“Come, come,” she said, “you do not love me.”
He protested.
“Ah!” she cried triumphantly, “how many sonnets would you give for me? If you were a usurer in gold instead of in rhyme, I would ask how many dollars. But it is unjust to pay in a coin that we value little. To a man starving in gold mines, a piece of bread weighs more than all the treasures of the earth. To you, I warrant your poems are the standard of appreciation. How many would you give for me? One, two, three?”
“More.”
“Because you think love would repay you with compound interest,” she observed merrily.
He laughed.
And when love turns to laughter the danger is passed for the moment.
XV
Thus three weeks passed without apparent change in their relations. Ernest possessed a personal magnetism that, always emanating from him, was felt most deeply when withdrawn. He was at all times involuntarily exerting his power, which she ever resisted, always on the alert, always warding off.
When at last pressure of work made his immediate departure for New York imperative, he had not apparently gained the least ground. But Ethel knew in her heart that she was fascinated, if not in love. The personal fascination was supplemented by a motherly feeling toward Ernest that, sensuous in essence, was in itself not far removed from love. She struggled bravely and with external success against her emotions, never losing sight of the fact that twenty and thirty are fifty.
Increasingly aware of her own weakness, she constantly attempted to lead the conversation into impersonal channels, speaking preferably of his work.
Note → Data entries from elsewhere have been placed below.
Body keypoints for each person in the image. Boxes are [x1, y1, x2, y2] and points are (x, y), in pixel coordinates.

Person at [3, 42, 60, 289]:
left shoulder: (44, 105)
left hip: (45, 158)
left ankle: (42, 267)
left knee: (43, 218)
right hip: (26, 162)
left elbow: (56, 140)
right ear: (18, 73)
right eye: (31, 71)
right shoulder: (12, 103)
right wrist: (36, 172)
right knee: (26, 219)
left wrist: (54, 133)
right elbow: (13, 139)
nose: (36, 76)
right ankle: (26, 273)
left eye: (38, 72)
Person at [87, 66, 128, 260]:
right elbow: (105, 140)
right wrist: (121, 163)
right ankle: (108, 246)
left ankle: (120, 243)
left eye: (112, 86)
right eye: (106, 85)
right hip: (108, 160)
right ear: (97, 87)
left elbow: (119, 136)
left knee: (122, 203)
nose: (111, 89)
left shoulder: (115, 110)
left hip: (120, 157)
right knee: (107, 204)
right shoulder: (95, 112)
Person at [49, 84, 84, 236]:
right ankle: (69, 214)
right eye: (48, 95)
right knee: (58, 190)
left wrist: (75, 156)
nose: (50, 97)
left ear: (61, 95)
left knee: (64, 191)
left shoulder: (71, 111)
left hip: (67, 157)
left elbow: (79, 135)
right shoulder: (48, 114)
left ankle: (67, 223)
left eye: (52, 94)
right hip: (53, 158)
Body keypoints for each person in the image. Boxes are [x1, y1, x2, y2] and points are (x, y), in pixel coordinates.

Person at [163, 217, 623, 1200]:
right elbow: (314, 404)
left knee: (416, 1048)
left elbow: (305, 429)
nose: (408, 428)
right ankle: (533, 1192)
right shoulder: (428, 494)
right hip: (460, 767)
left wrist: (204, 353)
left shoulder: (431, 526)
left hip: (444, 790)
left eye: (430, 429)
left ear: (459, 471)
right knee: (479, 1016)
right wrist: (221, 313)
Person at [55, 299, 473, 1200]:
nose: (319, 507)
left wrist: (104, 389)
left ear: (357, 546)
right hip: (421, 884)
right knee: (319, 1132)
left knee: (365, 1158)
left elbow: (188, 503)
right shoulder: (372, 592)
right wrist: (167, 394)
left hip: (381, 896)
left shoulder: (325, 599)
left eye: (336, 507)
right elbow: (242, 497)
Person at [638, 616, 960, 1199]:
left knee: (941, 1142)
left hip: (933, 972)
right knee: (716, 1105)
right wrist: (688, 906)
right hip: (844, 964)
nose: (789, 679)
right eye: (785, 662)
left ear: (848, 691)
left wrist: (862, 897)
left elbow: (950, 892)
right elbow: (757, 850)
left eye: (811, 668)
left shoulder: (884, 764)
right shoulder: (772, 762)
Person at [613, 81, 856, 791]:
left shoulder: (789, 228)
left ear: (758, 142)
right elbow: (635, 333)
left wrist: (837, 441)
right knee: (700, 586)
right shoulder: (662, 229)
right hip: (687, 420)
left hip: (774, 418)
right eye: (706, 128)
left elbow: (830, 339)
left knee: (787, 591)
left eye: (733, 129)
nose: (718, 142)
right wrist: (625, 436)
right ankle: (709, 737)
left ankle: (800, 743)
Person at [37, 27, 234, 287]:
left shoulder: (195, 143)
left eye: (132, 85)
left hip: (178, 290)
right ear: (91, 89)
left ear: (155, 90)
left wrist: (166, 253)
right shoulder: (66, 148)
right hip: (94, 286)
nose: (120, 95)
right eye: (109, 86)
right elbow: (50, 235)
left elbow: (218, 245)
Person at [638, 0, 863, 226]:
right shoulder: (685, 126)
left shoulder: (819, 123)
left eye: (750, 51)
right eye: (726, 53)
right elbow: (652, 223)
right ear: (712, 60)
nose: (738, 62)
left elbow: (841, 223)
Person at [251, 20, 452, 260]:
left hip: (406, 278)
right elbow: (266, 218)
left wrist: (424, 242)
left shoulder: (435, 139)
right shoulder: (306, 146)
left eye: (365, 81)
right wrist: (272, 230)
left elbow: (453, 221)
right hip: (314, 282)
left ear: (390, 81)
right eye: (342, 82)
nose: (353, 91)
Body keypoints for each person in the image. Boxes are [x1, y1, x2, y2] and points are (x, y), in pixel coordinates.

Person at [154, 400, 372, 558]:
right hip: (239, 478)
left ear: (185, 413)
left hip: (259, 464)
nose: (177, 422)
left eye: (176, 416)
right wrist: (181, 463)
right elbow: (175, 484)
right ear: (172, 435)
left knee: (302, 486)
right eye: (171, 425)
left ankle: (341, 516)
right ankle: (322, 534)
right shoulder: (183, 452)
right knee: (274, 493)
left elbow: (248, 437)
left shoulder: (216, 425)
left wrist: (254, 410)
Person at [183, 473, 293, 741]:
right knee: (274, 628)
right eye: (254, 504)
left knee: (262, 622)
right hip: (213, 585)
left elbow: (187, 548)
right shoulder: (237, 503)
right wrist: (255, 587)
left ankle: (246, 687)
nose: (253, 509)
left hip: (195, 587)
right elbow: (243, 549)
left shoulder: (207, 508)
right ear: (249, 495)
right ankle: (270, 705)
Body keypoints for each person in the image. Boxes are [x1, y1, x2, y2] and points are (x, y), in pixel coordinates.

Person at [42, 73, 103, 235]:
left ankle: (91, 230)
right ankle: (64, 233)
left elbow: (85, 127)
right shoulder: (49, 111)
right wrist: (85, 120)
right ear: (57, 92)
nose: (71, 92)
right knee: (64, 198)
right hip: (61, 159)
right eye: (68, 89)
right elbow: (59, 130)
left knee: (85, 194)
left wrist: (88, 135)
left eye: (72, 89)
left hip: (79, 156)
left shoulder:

“Tell me,” she said, negligently fanning herself, “what new inspiration have you drawn from your stay at the seaside?”
“Why,” he exclaimed enthusiastically, “volumes and volumes of it. I shall write the great novel of my life after I am once more quietly installed at Riverside Drive.”
“The great American novel?” she rejoined.
“Perhaps.”
“Who will be your hero—Clarke?”
There was a slight touch of malice in her words, or rather in the pause between the penultimate word and the last. Ernest detected its presence, and knew that her love for Reginald was dead. Stiff and cold it lay in her heart’s chamber—beside how many others?—all emboxed in the coffin of memory.
“No,” he replied after a while, a little piqued by her suggestion, “Clarke is not the hero. What makes you think that he casts a spell on everything I do?”
“Dear child,” she replied, “I know him. He cannot fail to impress his powerful personality upon all with whom he comes in contact, to the injury of their intellectual independence. Moreover, he is so brilliant and says everything so much better than anybody else, that by his very splendor he discourages effort in others. At best his influence will shape your development according to the tenets of his mind—curious, subtle and corrupted. You will become mentally distorted, like one of those hunchback Japanese trees, infinitely wrinkled and infinitely grotesque, whose laws of growth are not determined by nature, but by the diseased imagination of the East.”